The story highlights the complex area of sexuality not only for the young but for their parents, trying to be supportive without intruding. Glaister’s confusion as a father is particularly funny.
The writing is pacey and witty with lots of clever word play worked into the dialogue in very natural ways. The characters are nicely drawn although without any great depth. I wasn’t entirely clear about the choice of title or the Teddy Bear’s Picnic as the theme – it suggests that the Bear (Tim) is central to the story and he is, in that he triggers the misunderstandings and then fans the flames much as Puck does in Midsummer Night’s Dream. But, unlike Puck he seems to have no particular reason for creating the mayhem.

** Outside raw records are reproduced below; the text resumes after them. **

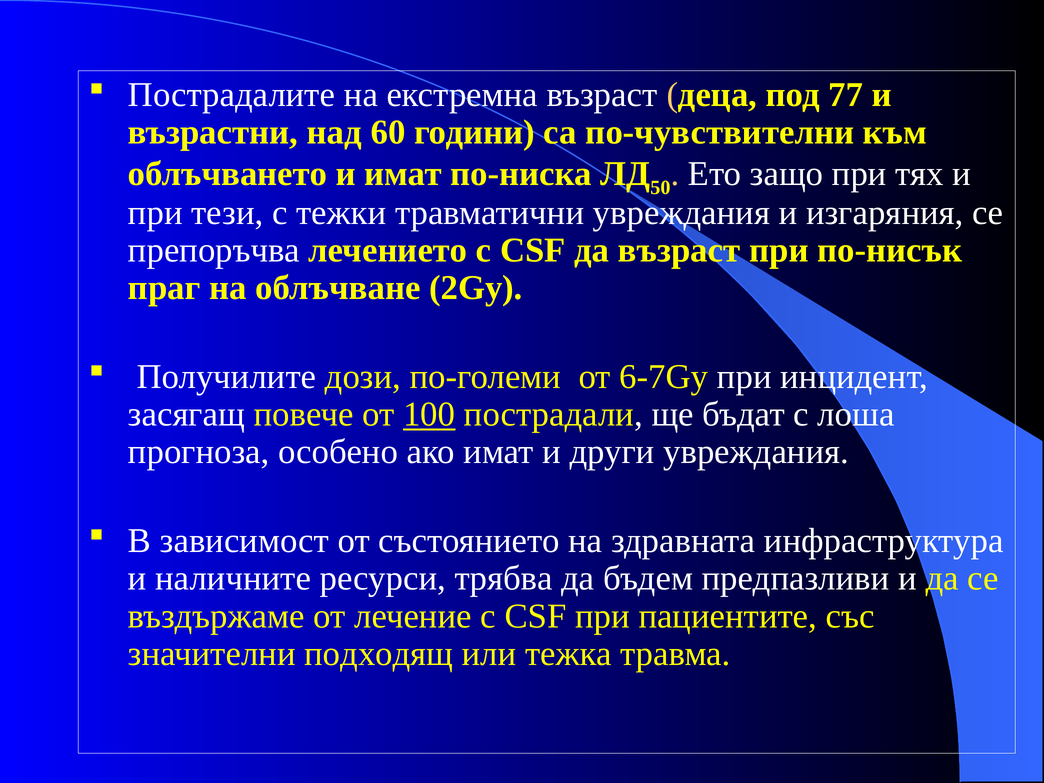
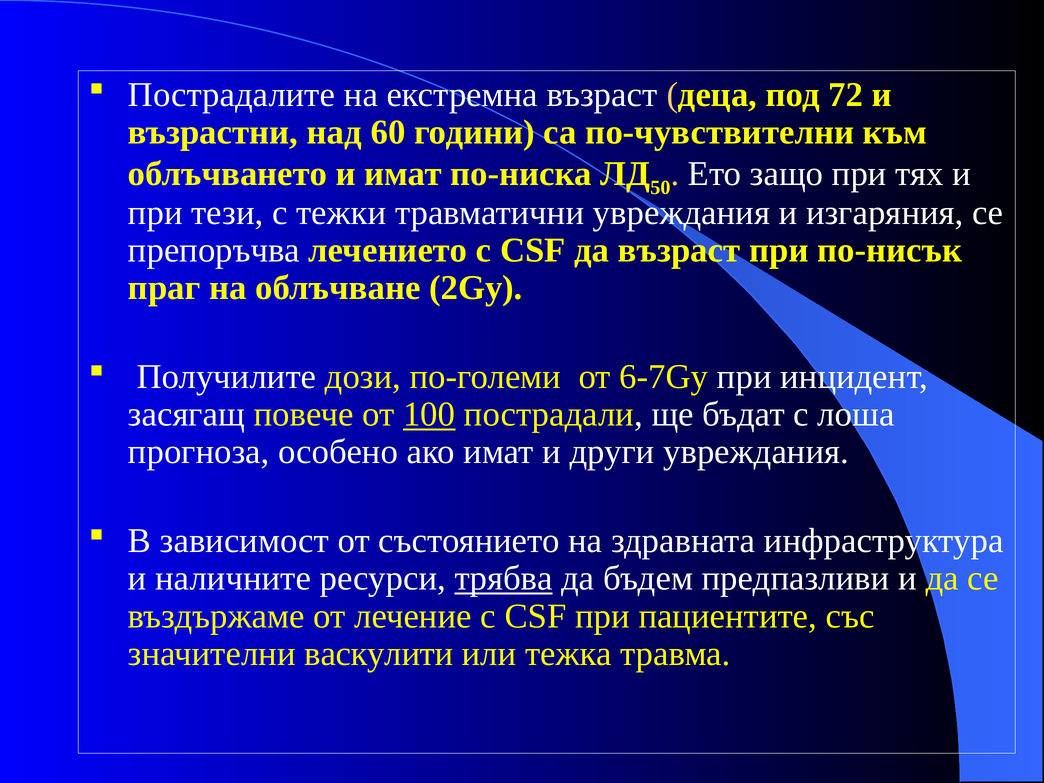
77: 77 -> 72
трябва underline: none -> present
подходящ: подходящ -> васкулити
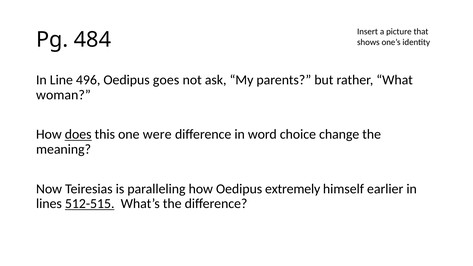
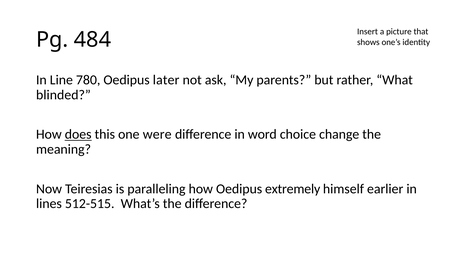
496: 496 -> 780
goes: goes -> later
woman: woman -> blinded
512-515 underline: present -> none
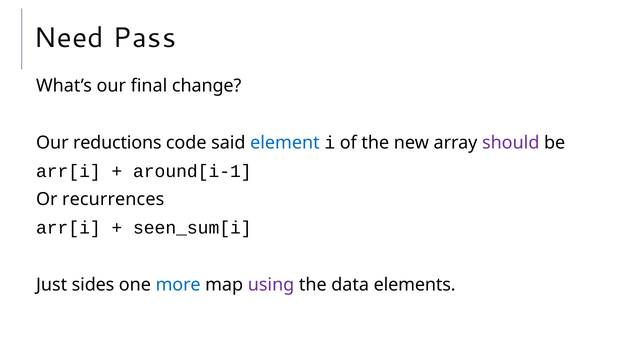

Makenzie sets up some nice hints that he might be jealous; wanting to cling on to a childhood friendship, or having his own complex feelings for Alex, but nothing ever comes of that. There is scope for this play to be not only very funny but also to be much darker – threads of confusing sexuality, 21st century parenting and the nature of childhood friendships that change as each go different ways.
The set struggles a little for space on the tiny stage at the Vault, not helped by the numerous blackouts for scene changes. Blackouts slow everything down, especially in a play of only an hour. In contrast, there are a number of places where the action simply moves between characters by a change in lighting and those not in the action freeze or leave – it works, it keeps the story going in a way that plunging the stage into darkness doesn’t. It is the cast rather than stage crew who are doing the change so I felt that turning the bed or wardrobe could have been done under the final lines of a scene as the action moves into the next one.
Overall, this is laugh out loud piece from a young writer that I am sure we will hear much more from.